This invention relates to controlling a coating head that is configured to exert a nip pressure to a fibrous web to be coated, while the fibrous web is supported by a backing roll.
Monitoring and controlling the behavior of the coating blade, as well as its position in relation to the fibrous web to be coated, is important, when the operation of a coating head and the machine of which it forms a part is to be optimized. Similar problems and objectives sometimes come up in controlling the rod load in rod coating or film transfer coating.
The Japanese patent publication JP 5015833 (A) (also expressed as JP 05015833 A), published on Jan. 26, 1993, and assigned to Mitsubishi Paper Mills Ltd., discloses an arrangement for monitoring and adjusting the coating profile. It suggests using a row of controllable actuators to move the profiler bar that exerts transverse pressure to the coating blade, and integrating an electronically readable pressure sensor to each actuator. According to said publication, the electronically collected readings of the pressure sensors can be used to represent the pressure profile, and if the actuators are machine-operated, even to implement some kind of automatic feedback from the pressure sensor readings to the actuators.

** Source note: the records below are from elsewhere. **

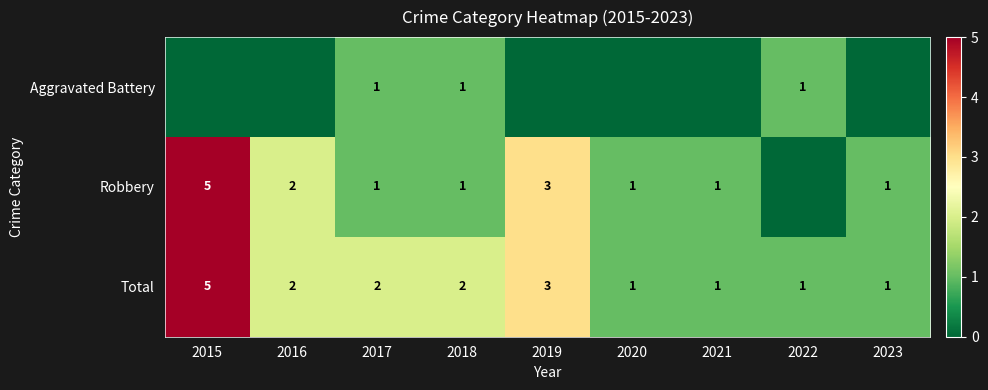

Is the value of Aggravated Battery at 2022 greater than the value of Total at 2017?

No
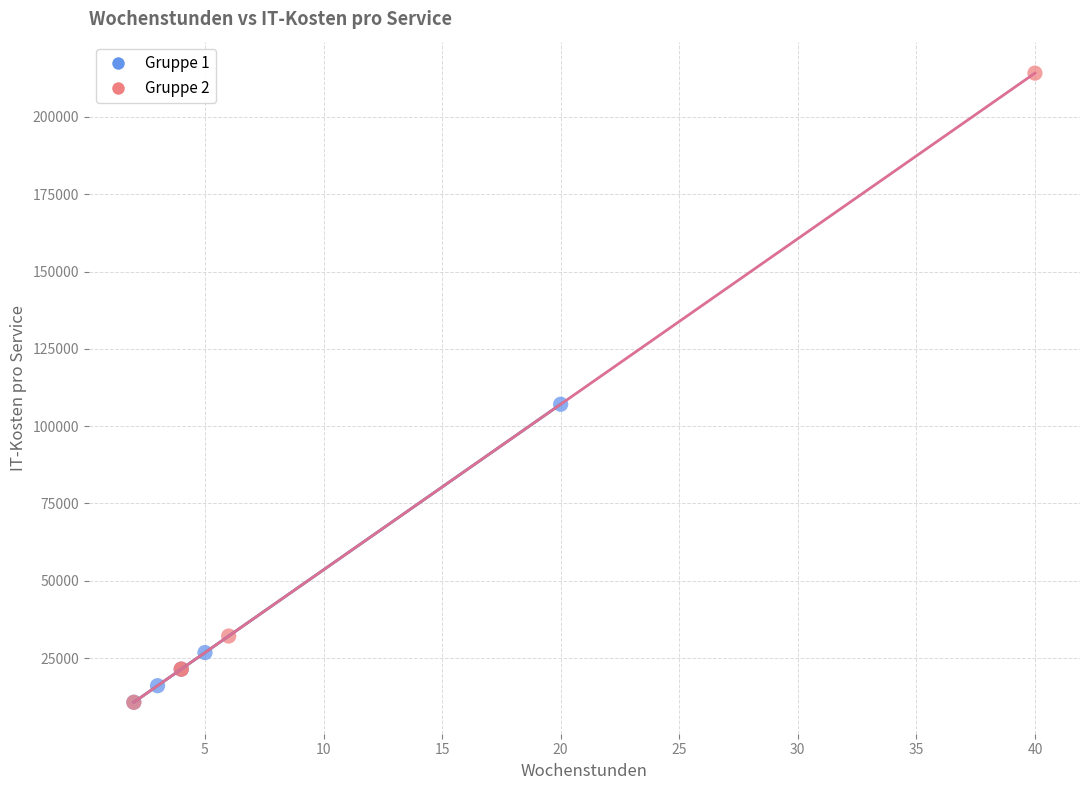

Which series has the largest Y range (max minus min)?

Gruppe 2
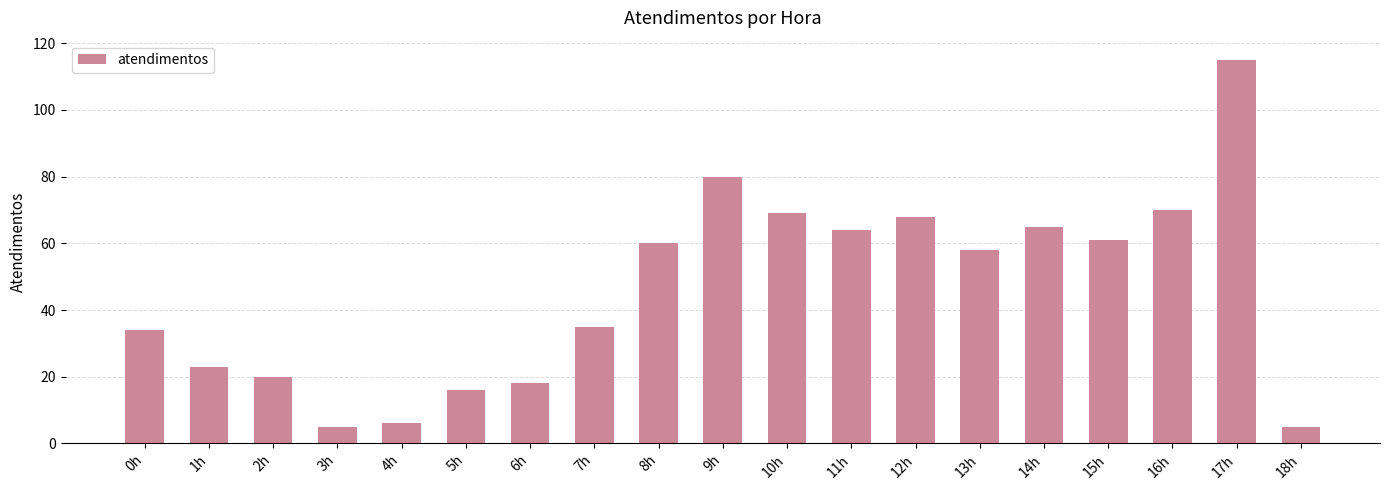

What is the ratio of the value at 7h to the value at 3h?

7.0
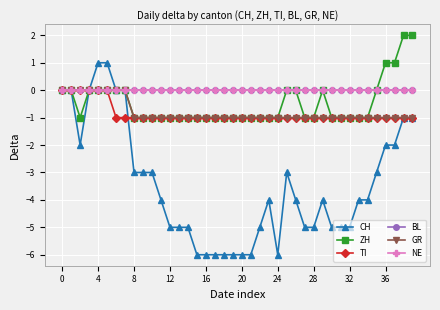

True or false: BL and NE cross at least once.

False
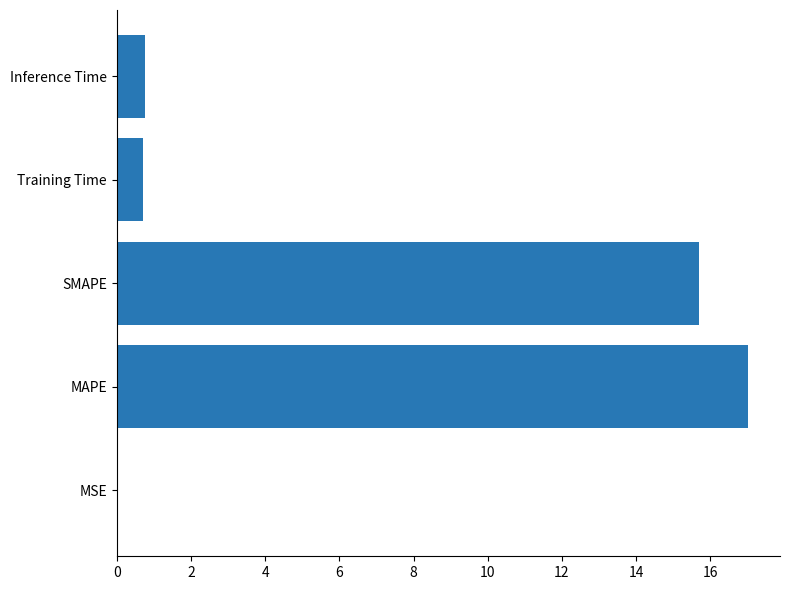

What is the maximum value shown in the chart?

17.0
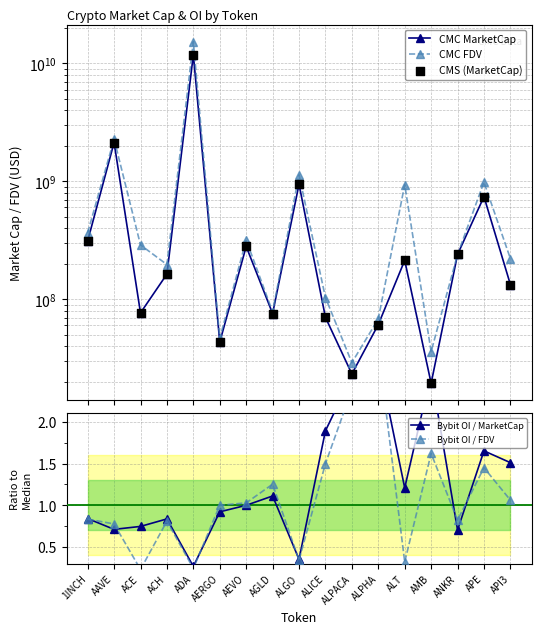

At which category is the sum across all series the highest?

ADA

Another prior art solution is known from the Japanese patent publication JP 2005219054, published Aug. 18, 2005, and assigned to Mitsubishi Paper Mills Ltd. It suggests monitoring the coating profile with a BM meter (Basis Mass; more commonly referred to as Basis Weight or BW) located downstream from the coating head, calculating a floating average of the measurements, and using them to automatically adjust the actuators that move the profiler bar.
Yet another known solution is the use of position sensors in the actuators to describe the physical location of each actuator that supports the profiler bar.
The known solutions involve certain drawbacks. A measurement device integrated in the actuator, like in JP 5015833 (A), gives readings that describe primarily the stress distribution in the profiler bar, from which it is not possible to unambiguously derive all desired characteristics of the coating blade. A scanning profile measurement, like in JP 2005-219054, is not capable of appropriately telling cross-directional phenomena from machine-directional ones, and suffers from the inherent delays related to the physical distance between the coating head and the measurement frame as well as the time it takes to scan the whole width of the fibrous web. Position sensors give information only about the location of the actuators, which does not take into account e.g. the possibly uneven abrasion of the blade or the cyclic machine-directional interference resulting from a slight eccentricity of the backing roll.